17.4 Client Notification: If the Client becomes aware of any issues or concerns with the approved content, the Client shall notify the Contractor immediately. The Contractor will use reasonable efforts to address the issue as directed by the Client, but shall not be liable for any damages or losses that may result from the delay in addressing the issue.

 

17.5 Indemnification: The Client agrees to indemnify and hold harmless the Contractor from any and all claims, losses, damages, liabilities, costs, and expenses arising from or related to the content of approved materials, including but not limited to legal fees, court costs, and settlements.

 

17.6 Specific Examples of Client Responsibility:

·Defamation: The Client is responsible for any defamatory statements made in the approved content.

·Copyright Infringement: The Client is responsible for ensuring that the approved content does not infringe upon any third-party copyrights.

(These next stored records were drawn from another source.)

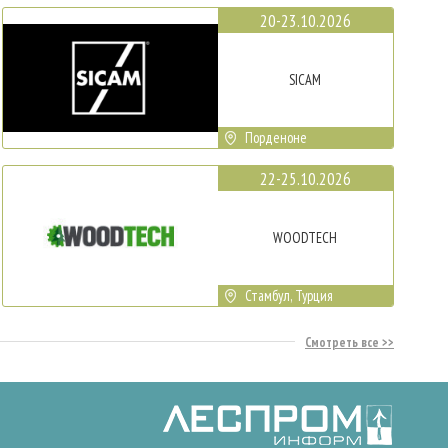
20-23.10.2026
SICAM
Порденоне
22-25.10.2026
WOODTECH
Стамбул, Турция
Смотреть все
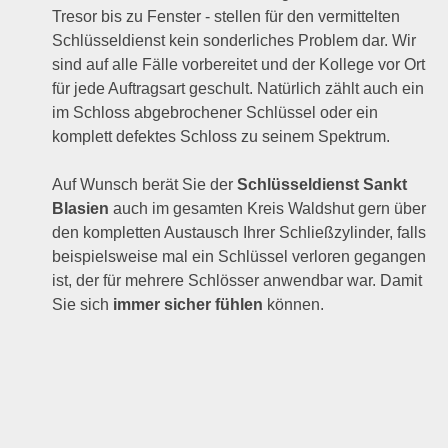
Tresor bis zu Fenster - stellen für den vermittelten
Schlüsseldienst kein sonderliches Problem dar. Wir
sind auf alle Fälle vorbereitet und der Kollege vor Ort
für jede Auftragsart geschult. Natürlich zählt auch ein
im Schloss abgebrochener Schlüssel oder ein
komplett defektes Schloss zu seinem Spektrum.
Auf Wunsch berät Sie der
Schlüsseldienst Sankt
Blasien
auch im gesamten Kreis Waldshut gern über
den kompletten Austausch Ihrer Schließzylinder, falls
beispielsweise mal ein Schlüssel verloren gegangen
ist, der für mehrere Schlösser anwendbar war. Damit
Sie sich
immer sicher fühlen
können.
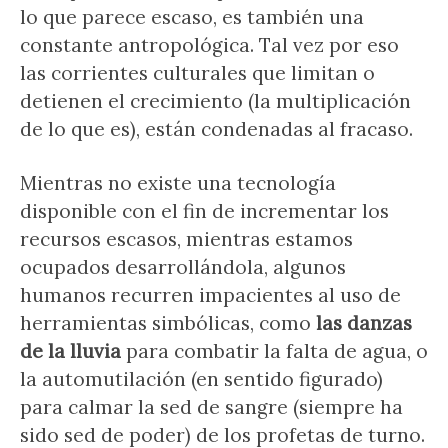
lo que parece escaso, es también una
constante antropológica. Tal vez por eso
las corrientes culturales que limitan o
detienen el crecimiento (la multiplicación
de lo que es), están condenadas al fracaso.
Mientras no existe una tecnología
disponible con el fin de incrementar los
recursos escasos, mientras estamos
ocupados desarrollándola, algunos
humanos recurren impacientes al uso de
herramientas simbólicas, como
las danzas
de la lluvia
para combatir la falta de agua, o
la automutilación (en sentido figurado)
para calmar la sed de sangre (siempre ha
sido sed de poder) de los profetas de turno.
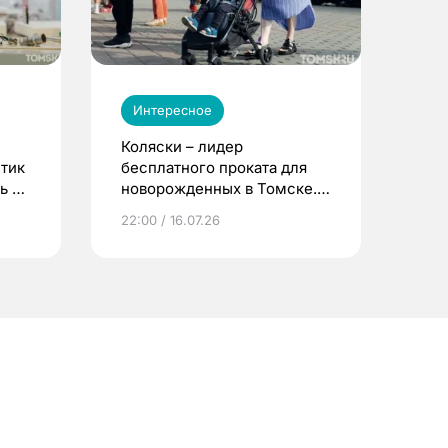
Интересное
Коляски – лидер
етик
бесплатного проката для
ь до
новорожденных в Томске.
Что еще берут родители?
22:00 / 16.07.26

·Trademark Infringement: The Client is responsible for ensuring that the approved content does not infringe upon any third-party trademarks.

·False or Misleading Representations: The Client is responsible for ensuring that the approved content does not make false or misleading representations.

·Breaches of Privacy: The Client is responsible for ensuring that the approved content does not breach any privacy laws or regulations.

 

17.7 Governing Law: This Agreement shall be governed by and construed in accordance with the laws of Victoria, Australia.

 

17.8 Industry-Specific Regulations: The parties acknowledge that certain industry-specific regulations may apply to the services being provided. The Client shall ensure compliance with all such regulations and indemnify the Contractor for any claims or liabilities arising from the Client's failure to comply with such regulations.

 

17.9 By approving the content, the Client acknowledges that the Contractor is acting as an agent of the Client and is relying on the Client's representations regarding the legality and accuracy of the content.

 

18. Limitation of Liability

18.1 In no event shall the Contractor be liable for any indirect, incidental, special, exemplary, or consequential damages (including, but not limited to, lost profits, lost business opportunities, loss of data, or damage to reputation) arising out of or in connection with this Agreement or the Services, regardless of the form of action, whether in contract, tort, or otherwise.  

 

19. No Warranty Clause

19.1 The Contractor disclaims all warranties, express or implied, including but not limited to warranties of merchantability, fitness for a particular purpose, and title, with respect to the Services.